February 6, 2020 / 9:51 PM / 5 months ago

Canadian dollar slips to two-month low ahead of key jobs report

TORONTO (Reuters) - The Canadian dollar weakened on Thursday to a two-month low against its broadly higher U.S. counterpart, but the loonie pared some losses as investors awaited jobs data that could help guide Bank of Canada interest rate expectations.

U.S. and Canada Dollar notes are seen in this June 22, 2017 illustration photo. REUTERS/Thomas White/Illustration

At 4:06 p.m. (2106 GMT), the Canadian dollar CAD=D4 was trading 0.1% lower at 1.3290 to the greenback, or 75.24 U.S. cents. The currency touched its weakest intraday level since Dec. 3 at 1.3309.

“We are in wait-and-see mode for the U.S. and Candian jobs reports tomorrow,” said Erik Nelson, a currency strategist, at Wells Fargo.

While the Bank of Canada will take Friday’s jobs data into account, after solid employment gains last year a weak number would be unlikely by itself to trigger an interest rate cut, Nelson said.

In 2019, employment increased by 1.7% but all the job gains were in the first three quarters of the year. Last month, the Bank of Canada opened the door to an interest rate cut should recent weakness in the domestic economy persist.

Money markets expect the central bank to stay on hold at its next interest rate decision on March 4 but see about an 80% chance of a cut by the summer.

The loonie will climb over the coming year, recouping much of its recent decline, as the economic threat from the coronavirus outbreak in China likely fades, and some analysts do not expect the Bank of Canada to cut interest rates in 2020, a Reuters poll of analysts showed.

The price of oil, one of Canada’s major exports, was close to flat on Thursday as OPEC and its partner Russia gave mixed signals about possible further output cuts to mitigate the impact of any weakening in global demand due to the coronavirus outbreak. U.S. crude oil futures CLc1 were up 0.6% at $51.04 a barrel, while global benchmark Brent crude dipped.

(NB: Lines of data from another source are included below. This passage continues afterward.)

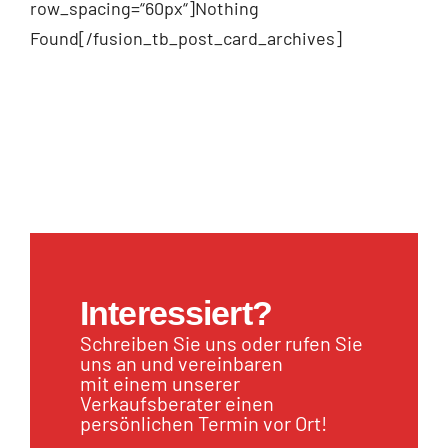
row_spacing=“60px“]Nothing
Found[/fusion_tb_post_card_archives]
Interessiert?
Schreiben Sie uns oder rufen Sie
uns an und vereinbaren
mit einem unserer
Verkaufsberater einen
persönlichen Termin vor Ort!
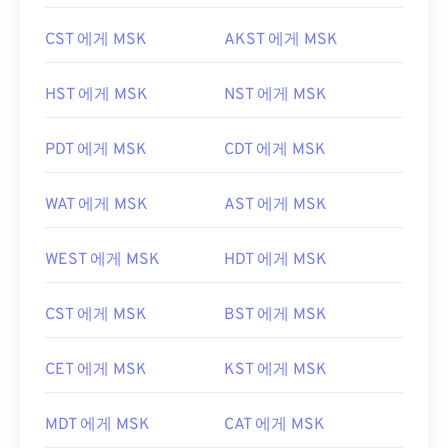
CST 에게 MSK
AKST 에게 MSK
HST 에게 MSK
NST 에게 MSK
PDT 에게 MSK
CDT 에게 MSK
WAT 에게 MSK
AST 에게 MSK
WEST 에게 MSK
HDT 에게 MSK
CST 에게 MSK
BST 에게 MSK
CET 에게 MSK
KST 에게 MSK
MDT 에게 MSK
CAT 에게 MSK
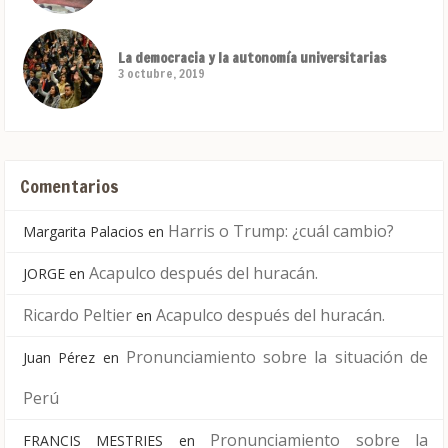
La democracia y la autonomía universitarias
3 octubre, 2019
Comentarios
Harris o Trump: ¿cuál cambio?
Margarita Palacios
en
Acapulco después del huracán.
JORGE
en
Ricardo Peltier
Acapulco después del huracán.
en
Pronunciamiento sobre la situación de
Juan Pérez
en
Perú
Pronunciamiento sobre la
FRANCIS MESTRIES
en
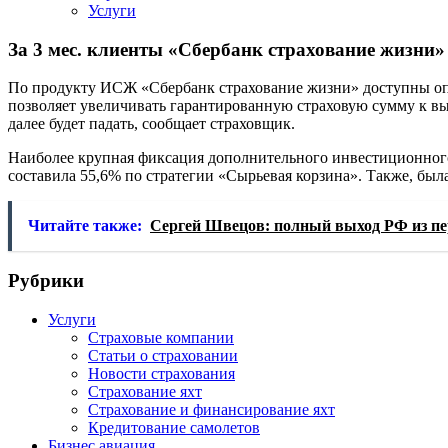
Услуги
За 3 мес. клиенты «Сбербанк страхование жизни»
По продукту ИСЖ «Сбербанк страхование жизни» доступны оп
позволяет увеличивать гарантированную страховую сумму к выпл
далее будет падать, сообщает страховщик.
Наиболее крупная фиксация дополнительного инвестиционного 
составила 55,6% по стратегии «Сырьевая корзина». Также, был
Читайте также:
Сергей Швецов: полный выход РФ из пе
Рубрики
Услуги
Страховые компании
Статьи о страховании
Новости страхования
Страхование яхт
Страхование и финансирование яхт
Кредитование самолетов
Бизнес авиация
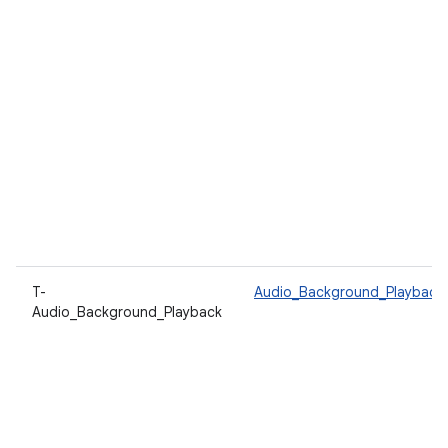
T-
Audio_Background_Playback
Audio_Background_Playback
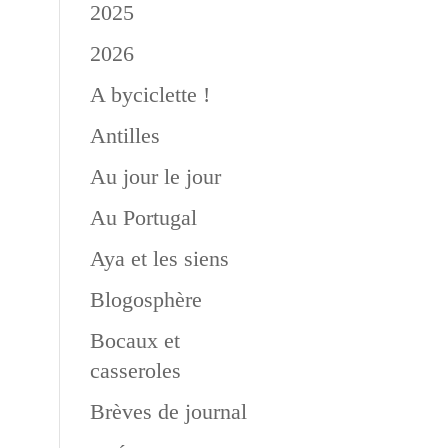
2025
2026
A byciclette !
Antilles
Au jour le jour
Au Portugal
Aya et les siens
Blogosphère
Bocaux et
casseroles
Brèves de journal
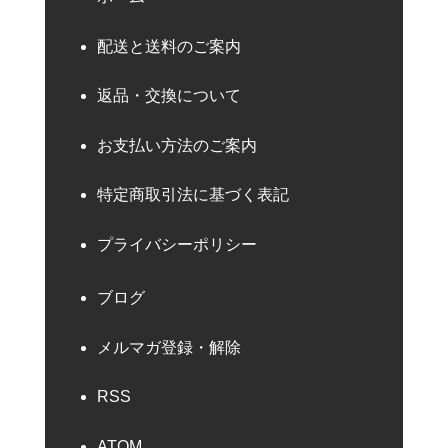
配送と送料のご案内
返品・交換について
お支払い方法のご案内
特定商取引法に基づく表記
プライバシーポリシー
ブログ
メルマガ登録・解除
RSS
ATOM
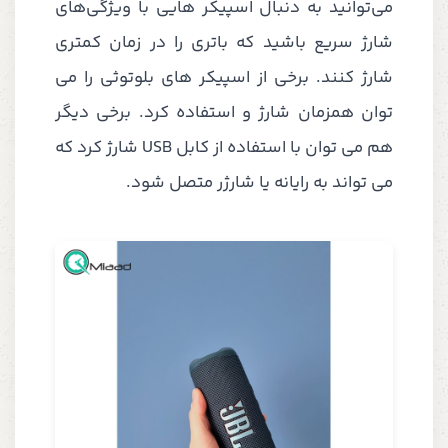
می‌توانید به دنبال اسپیکر هایی با ویژگی‌های
شارژ سریع باشید که باتری را در زمان کمتری
شارژ کنند. برخی از اسپیکر های بلوتوثی را می
توان همزمان شارژ و استفاده کرد. برخی دیگر
هم می توان با استفاده از کابل USB شارژ کرد که
می تواند به رایانه یا شارژر متصل شود.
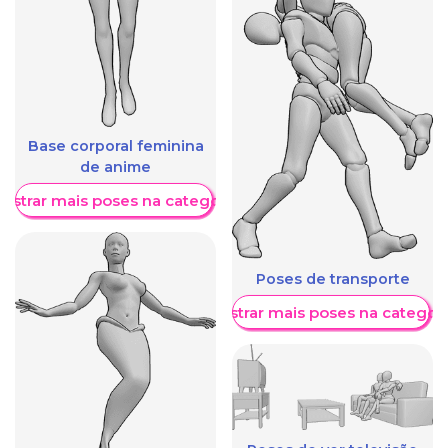
Base corporal feminina
de anime
ostrar mais poses na categoria
Poses de transporte
Mostrar mais poses na categori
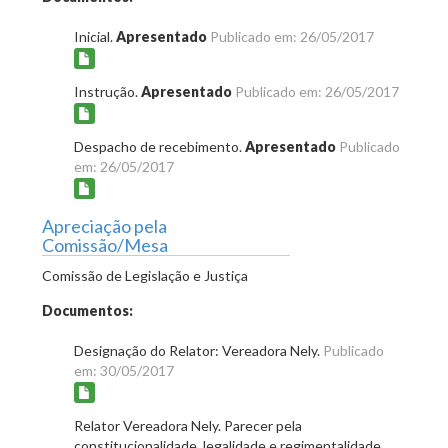
Inicial.
Apresentado
Publicado em: 26/05/2017
Instrução.
Apresentado
Publicado em: 26/05/2017
Despacho de recebimento.
Apresentado
Publicado
em: 26/05/2017
Apreciação pela
Comissão/Mesa
Comissão de Legislação e Justiça
Documentos:
Designação do Relator: Vereadora Nely.
Publicado
em: 30/05/2017
Relator Vereadora Nely. Parecer pela
constitucionalidade, legalidade e regimentalidade.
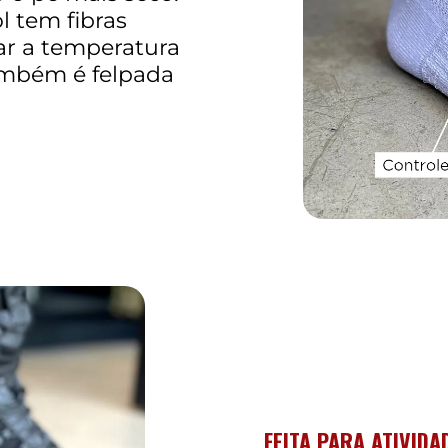
l tem fibras
ar a temperatura
ambém é felpada
FEITA PARA ATIVIDA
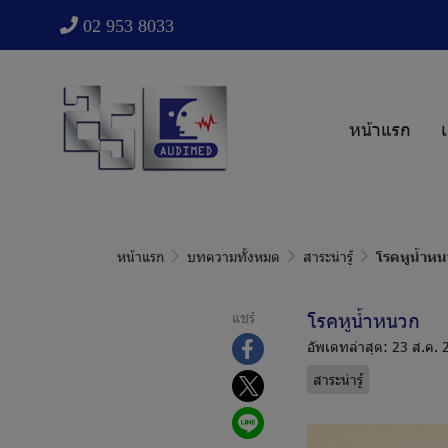
02 953 8033
หน้าแรก
เ
หน้าแรก
บทความทั้งหมด
สาระน่ารู้
โรคหูน้ำห
โรคหูน้ำหนวก
แชร์
อัพเดทล่าสุด: 23 ส.ค.
สาระน่ารู้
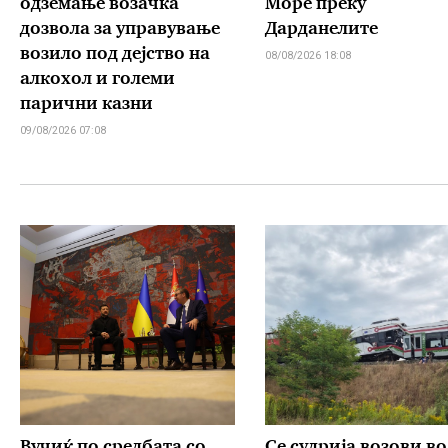
одземање возачка
Море преку
дозвола за управување
Дарданелите
возило под дејство на
08/08/2026 18:08
алкохол и големи
парични казни
09/08/2026 07:08
Вучиќ по средбата со
Се судрија возови во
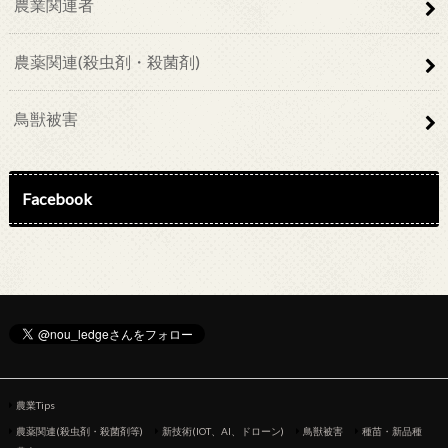
農業関連者
農薬関連(殺虫剤・殺菌剤)
鳥獣被害
Facebook
農業Tips
農薬関連(殺虫剤・殺菌剤等)
新技術(IOT、AI、ドローン)
鳥獣被害
種苗・新品種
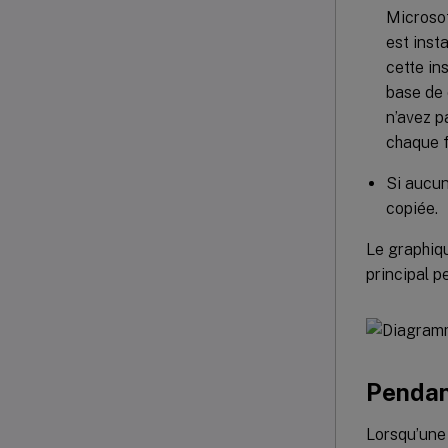
Microsof
est inst
cette ins
base de 
n’avez p
chaque f
Si aucun
copiée.
Le graphiqu
principal 
Pendan
Lorsqu’une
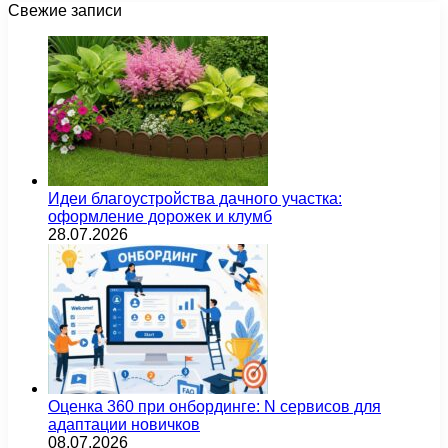
Свежие записи
Идеи благоустройства дачного участка:
оформление дорожек и клумб
28.07.2026
Оценка 360 при онбординге: N сервисов для
адаптации новичков
08.07.2026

The U.S. dollar .DXY rose against a basket of major currencies, bolstered by recent strong U.S. economic numbers, while stocks .WORLD globally were boosted by China’s plan to chop additional tariffs on some American goods by 50%.

Canadian government bond yields were lower across a flatter yield curve. The 10-year yield CA10YT=RR eased 2 basis points to 1.369%, after earlier in the day touching its highest level since Jan. 24 at 1.403%.